François Hollande peut-il tout dire sur le Maroc?

Le président français semble exclure le royaume chérifien de sa nouvelle doctrine diplomatique pour l’Afrique.

Le président français a annoncé, le 5 octobre, à La Valette, la capitale de la République de Malte, en marge du sommet des chefs d’Etat et de gouvernement des pays du Dialogue euroméditerranéen 5+5, qu’il se rendra «avec grand plaisir» en visite au Maroc, au début de l’année prochaine «pour renforcer les liens d’amitié et les perspectives d’avenir»  (le Dialogue 5+5 est une enceinte de dialogue politique informel qui regroupe dix pays riverains de la Méditerranée).

«Est-ce pour faire passer la pilule de la visite d'Etat de François Hollande à Alger, prévue le 5 décembre, et qui inquiète beaucoup Mohammed VI?», s’interrogeait Maghreb Confidentiel.

## EXERCICE COURT A
D'après l'extrait, dans quelle ville le président français a-t-il annoncé sa visite au Maroc ?
L'extrait et les lignes qui viennent ensuite n'ont aucun rapport entre eux.

## DONNÉES FOURNIES
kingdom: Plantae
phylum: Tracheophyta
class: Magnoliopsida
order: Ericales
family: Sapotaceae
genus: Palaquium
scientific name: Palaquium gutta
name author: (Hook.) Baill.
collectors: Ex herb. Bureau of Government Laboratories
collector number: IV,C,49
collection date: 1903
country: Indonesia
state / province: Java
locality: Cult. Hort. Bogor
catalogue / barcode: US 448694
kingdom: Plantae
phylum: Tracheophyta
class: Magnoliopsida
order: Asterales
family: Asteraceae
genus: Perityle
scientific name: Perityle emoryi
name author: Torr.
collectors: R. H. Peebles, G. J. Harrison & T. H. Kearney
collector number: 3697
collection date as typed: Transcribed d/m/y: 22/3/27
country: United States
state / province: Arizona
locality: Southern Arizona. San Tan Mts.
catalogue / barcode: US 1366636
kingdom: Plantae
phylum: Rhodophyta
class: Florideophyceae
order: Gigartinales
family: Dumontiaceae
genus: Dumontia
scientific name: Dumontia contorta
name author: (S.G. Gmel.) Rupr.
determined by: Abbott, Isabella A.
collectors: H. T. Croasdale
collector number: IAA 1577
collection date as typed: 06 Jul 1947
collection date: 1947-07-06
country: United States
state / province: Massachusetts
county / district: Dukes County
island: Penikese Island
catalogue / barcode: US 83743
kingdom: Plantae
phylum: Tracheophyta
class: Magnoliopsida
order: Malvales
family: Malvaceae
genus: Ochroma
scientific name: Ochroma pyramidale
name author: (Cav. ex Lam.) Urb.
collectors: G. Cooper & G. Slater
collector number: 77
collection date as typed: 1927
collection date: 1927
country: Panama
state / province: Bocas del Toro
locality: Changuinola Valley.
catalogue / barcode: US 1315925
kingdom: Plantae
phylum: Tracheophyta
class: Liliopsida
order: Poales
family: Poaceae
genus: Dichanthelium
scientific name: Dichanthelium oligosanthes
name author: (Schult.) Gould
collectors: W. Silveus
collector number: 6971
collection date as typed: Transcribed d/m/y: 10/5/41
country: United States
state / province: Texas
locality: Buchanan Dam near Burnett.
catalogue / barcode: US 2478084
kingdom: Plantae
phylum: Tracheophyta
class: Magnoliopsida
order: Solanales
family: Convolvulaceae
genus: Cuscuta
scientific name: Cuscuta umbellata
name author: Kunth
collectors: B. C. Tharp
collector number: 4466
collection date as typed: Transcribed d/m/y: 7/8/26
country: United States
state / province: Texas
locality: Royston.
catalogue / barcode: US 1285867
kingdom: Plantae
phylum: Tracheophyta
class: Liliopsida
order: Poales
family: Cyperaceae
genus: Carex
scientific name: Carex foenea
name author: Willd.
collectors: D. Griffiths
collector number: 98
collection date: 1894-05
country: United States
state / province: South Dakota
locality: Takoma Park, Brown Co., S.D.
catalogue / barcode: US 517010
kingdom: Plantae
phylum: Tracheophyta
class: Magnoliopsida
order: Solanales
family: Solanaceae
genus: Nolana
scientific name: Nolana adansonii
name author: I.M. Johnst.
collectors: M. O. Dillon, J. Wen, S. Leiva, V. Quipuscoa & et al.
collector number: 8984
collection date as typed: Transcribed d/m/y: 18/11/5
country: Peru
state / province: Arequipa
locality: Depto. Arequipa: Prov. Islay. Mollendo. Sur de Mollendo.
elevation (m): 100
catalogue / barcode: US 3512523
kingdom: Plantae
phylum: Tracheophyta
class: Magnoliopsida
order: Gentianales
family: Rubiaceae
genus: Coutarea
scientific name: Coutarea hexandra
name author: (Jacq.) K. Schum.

## EXERCICE COURT B
Relevez chaque ligne qui contient le mot «order».

## RÉSULTAT FINAL A
À La Valette, la capitale de la République de Malte.

## RÉSULTAT FINAL B
order: Ericales
order: Asterales
order: Gigartinales
order: Malvales
order: Poales
order: Solanales
order: Poales
order: Solanales
order: Gentianales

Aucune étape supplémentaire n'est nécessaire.